---- Material to process

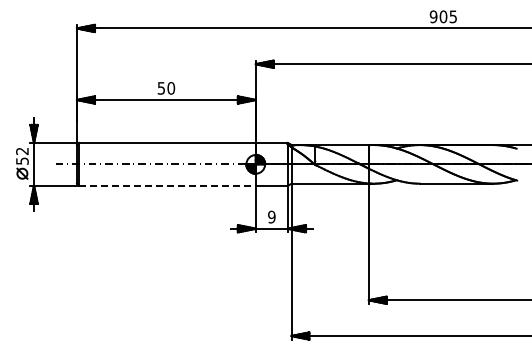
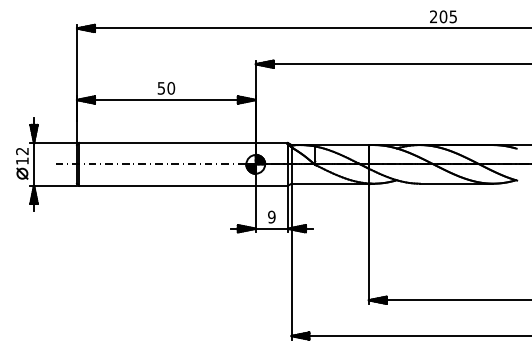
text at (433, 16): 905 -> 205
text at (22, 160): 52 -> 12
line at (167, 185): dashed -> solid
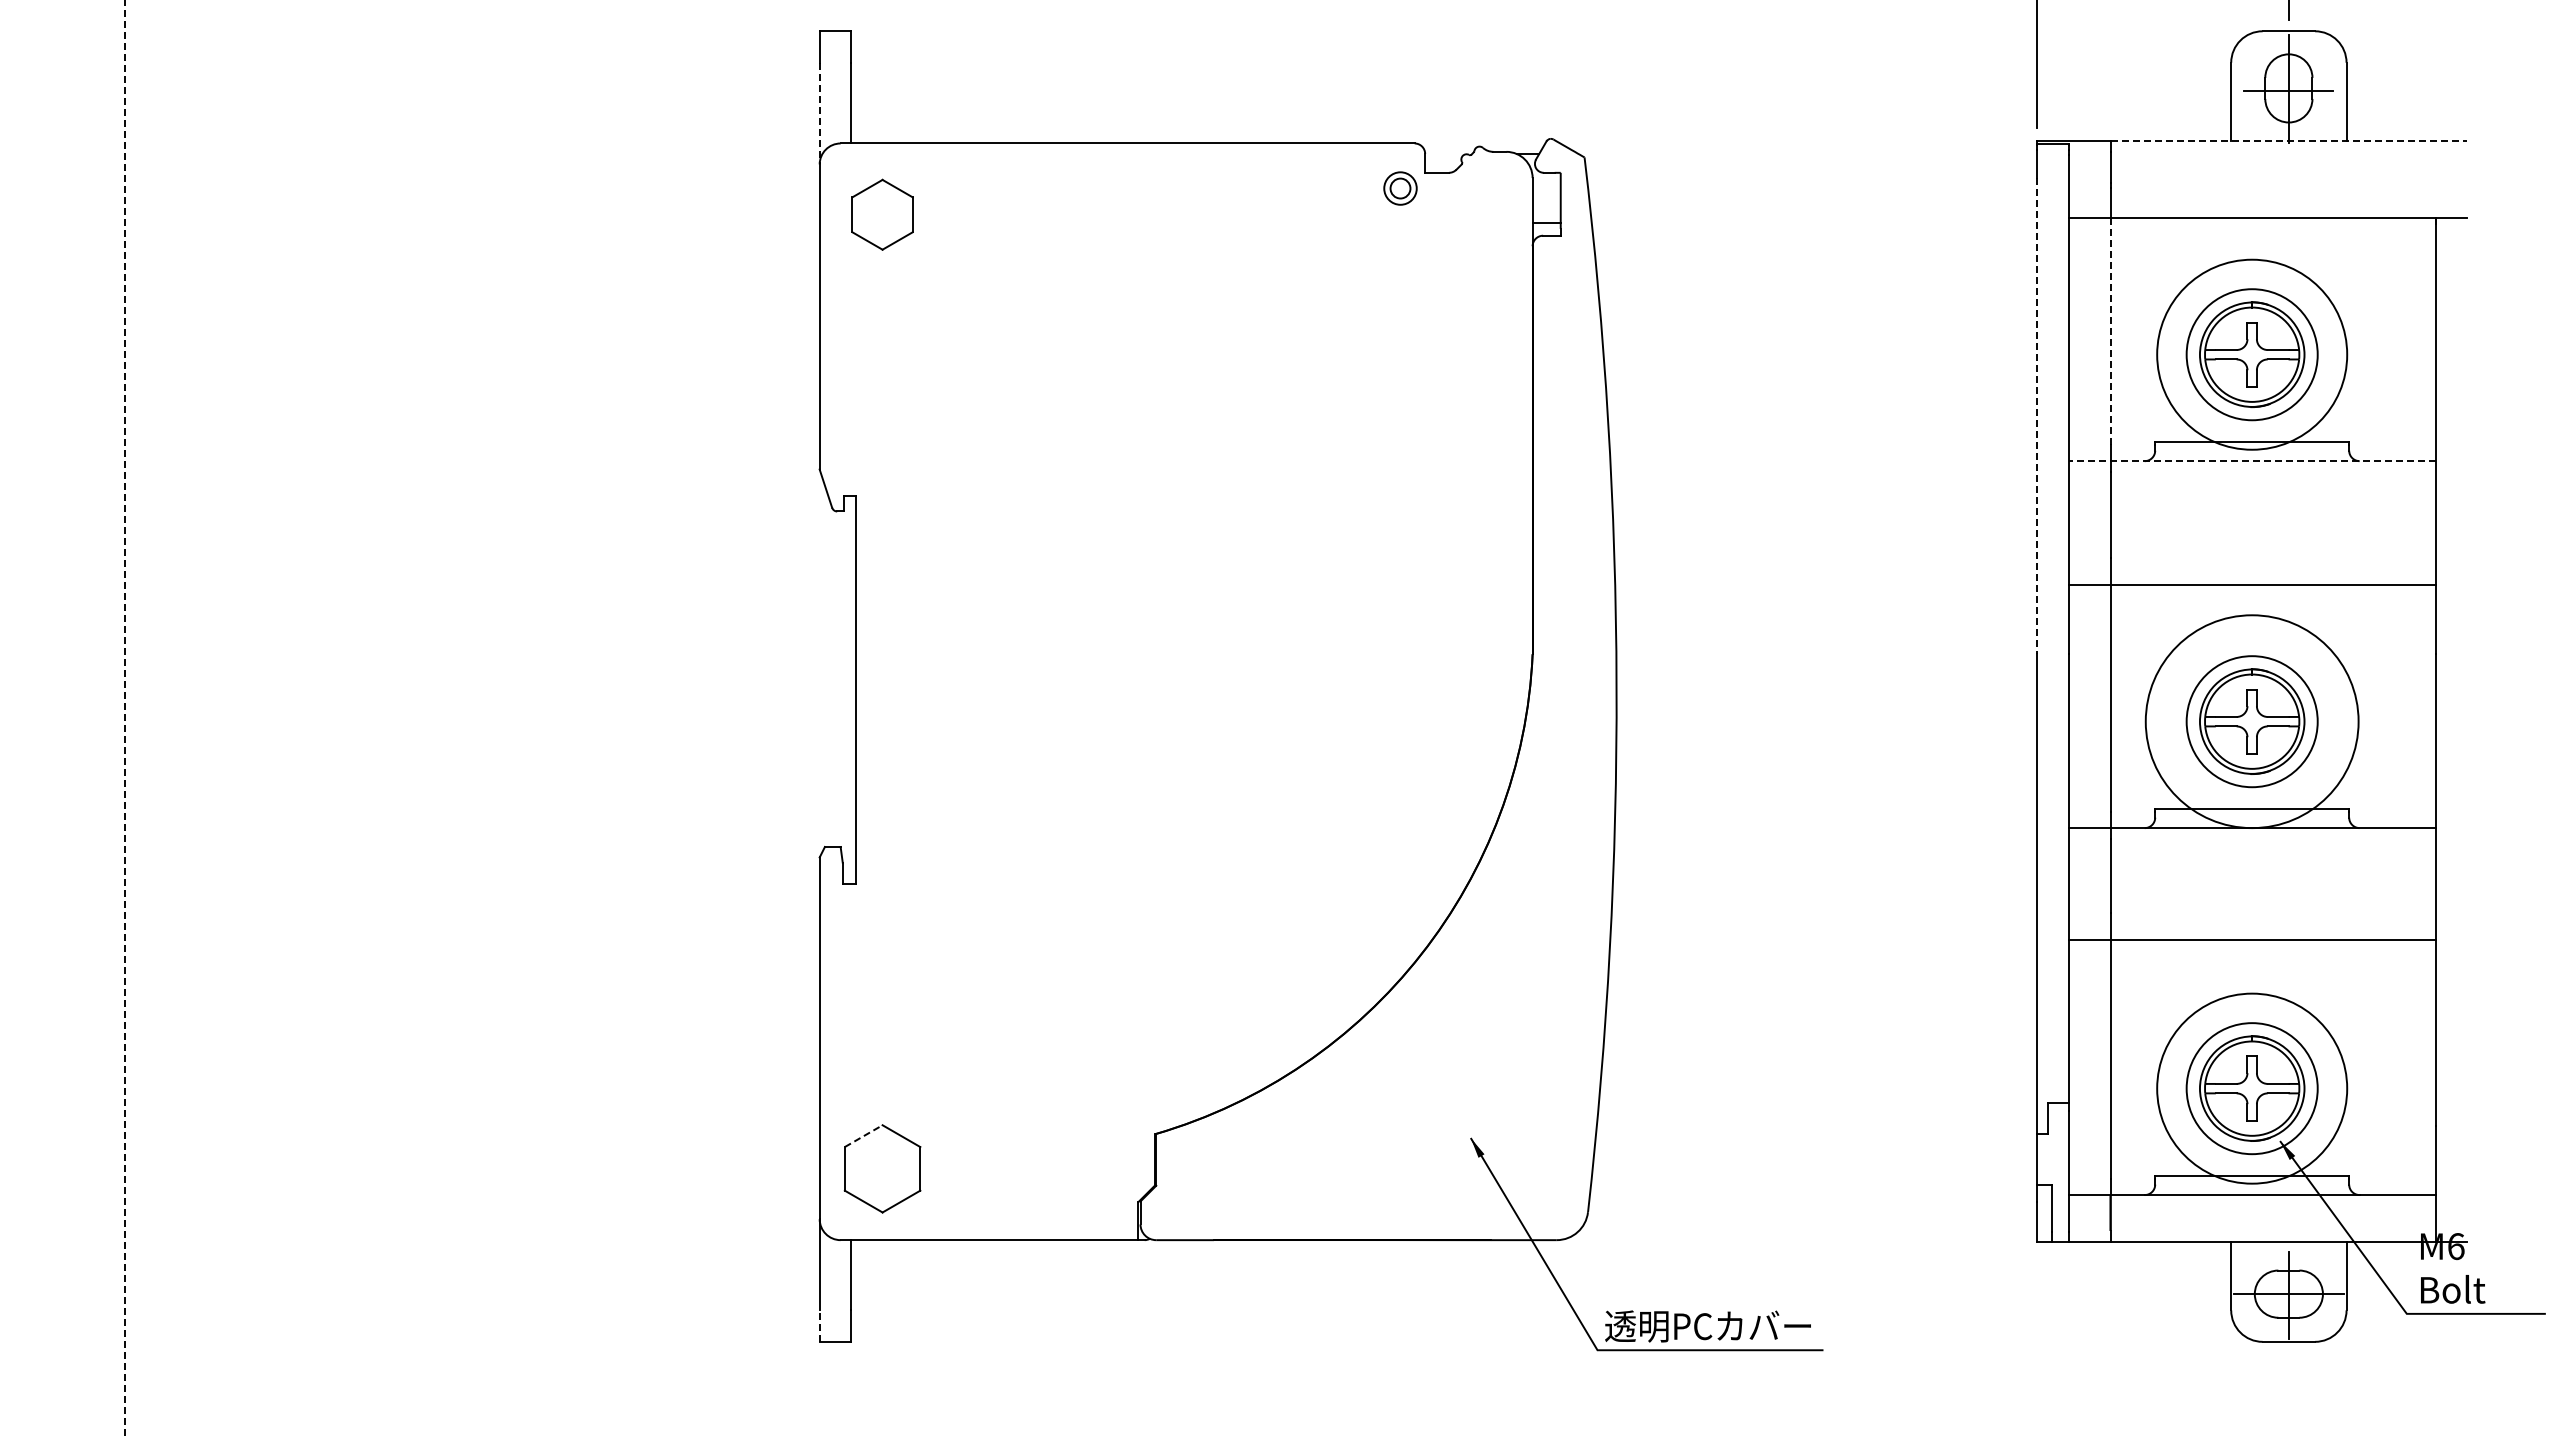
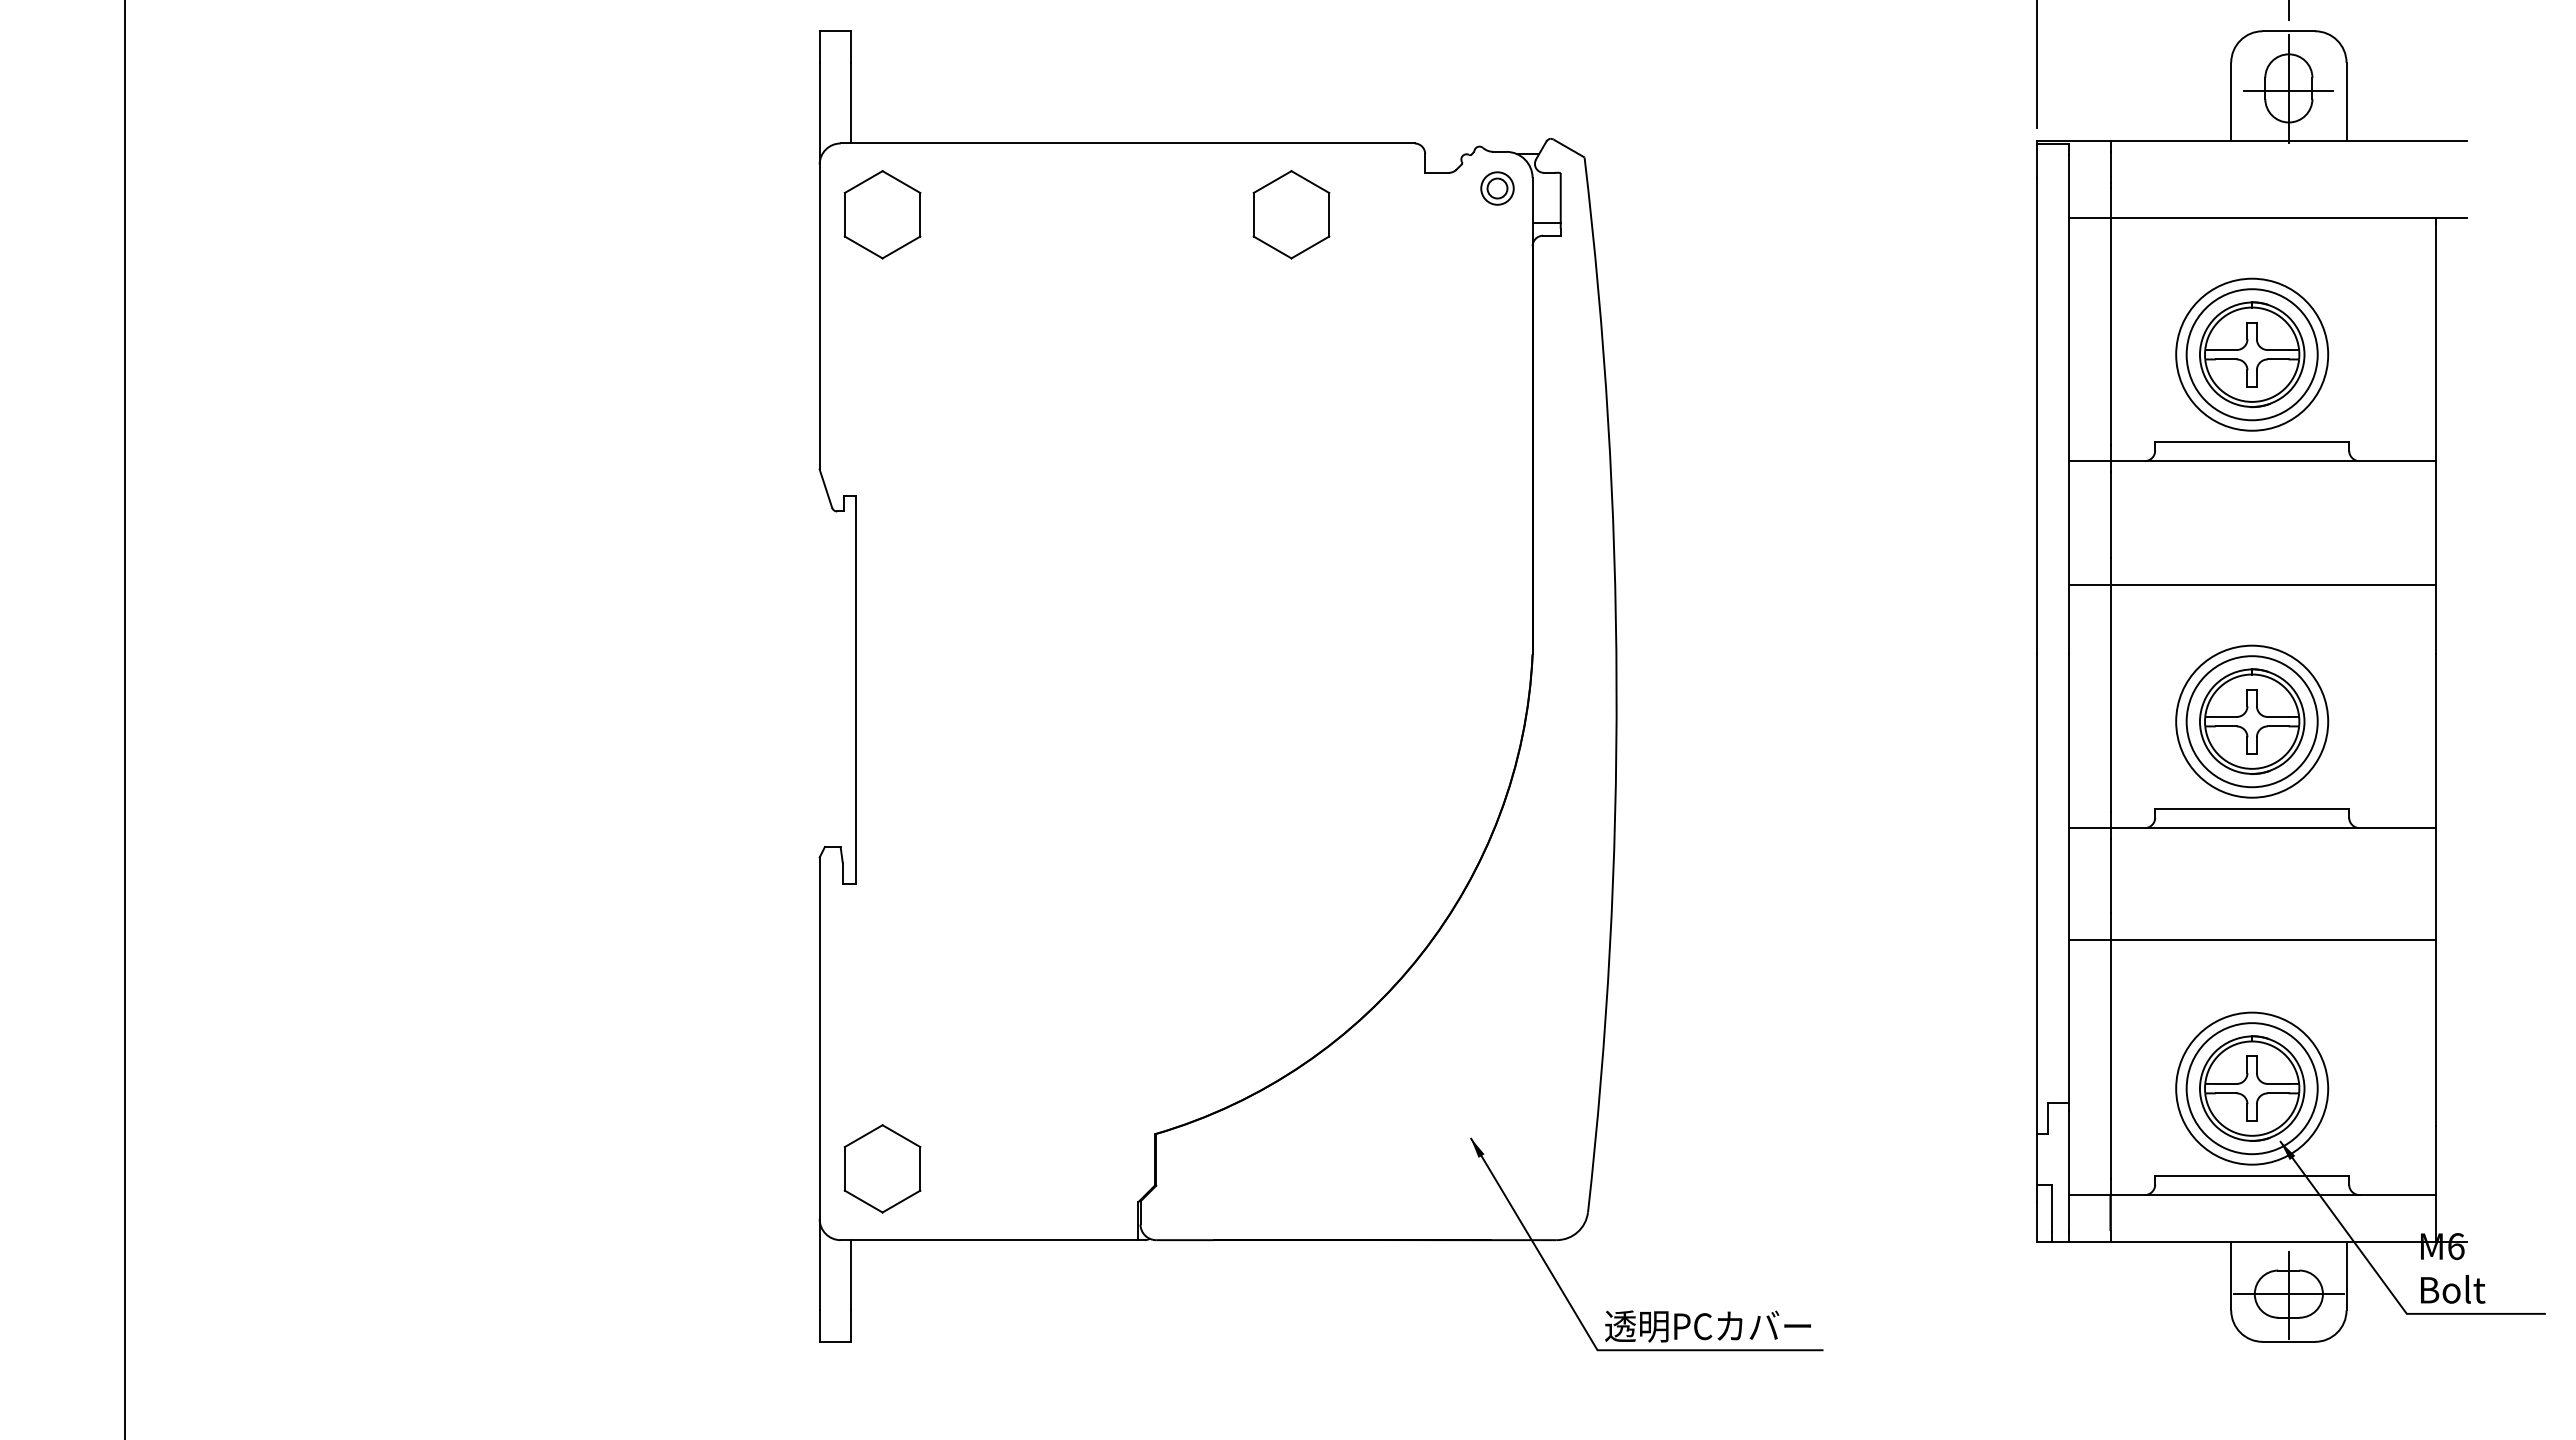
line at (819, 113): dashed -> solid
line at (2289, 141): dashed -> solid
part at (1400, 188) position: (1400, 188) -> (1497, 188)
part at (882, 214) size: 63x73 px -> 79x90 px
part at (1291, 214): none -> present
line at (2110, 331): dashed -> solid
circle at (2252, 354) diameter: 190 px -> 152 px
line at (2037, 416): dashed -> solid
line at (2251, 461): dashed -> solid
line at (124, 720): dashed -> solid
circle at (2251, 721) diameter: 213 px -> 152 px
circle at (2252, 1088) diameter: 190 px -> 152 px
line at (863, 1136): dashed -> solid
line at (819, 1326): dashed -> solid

--------

Exercise requirements: Retype all the rows above line for line, with no changes, and leave the pictures out of your answer.

Result:
text at (433, 16): 905 -> 205
text at (22, 160): 52 -> 12
line at (167, 185): dashed -> solid
line at (819, 113): dashed -> solid
line at (2289, 141): dashed -> solid
part at (1400, 188) position: (1400, 188) -> (1497, 188)
part at (882, 214) size: 63x73 px -> 79x90 px
part at (1291, 214): none -> present
line at (2110, 331): dashed -> solid
circle at (2252, 354) diameter: 190 px -> 152 px
line at (2037, 416): dashed -> solid
line at (2251, 461): dashed -> solid
line at (124, 720): dashed -> solid
circle at (2251, 721) diameter: 213 px -> 152 px
circle at (2252, 1088) diameter: 190 px -> 152 px
line at (863, 1136): dashed -> solid
line at (819, 1326): dashed -> solid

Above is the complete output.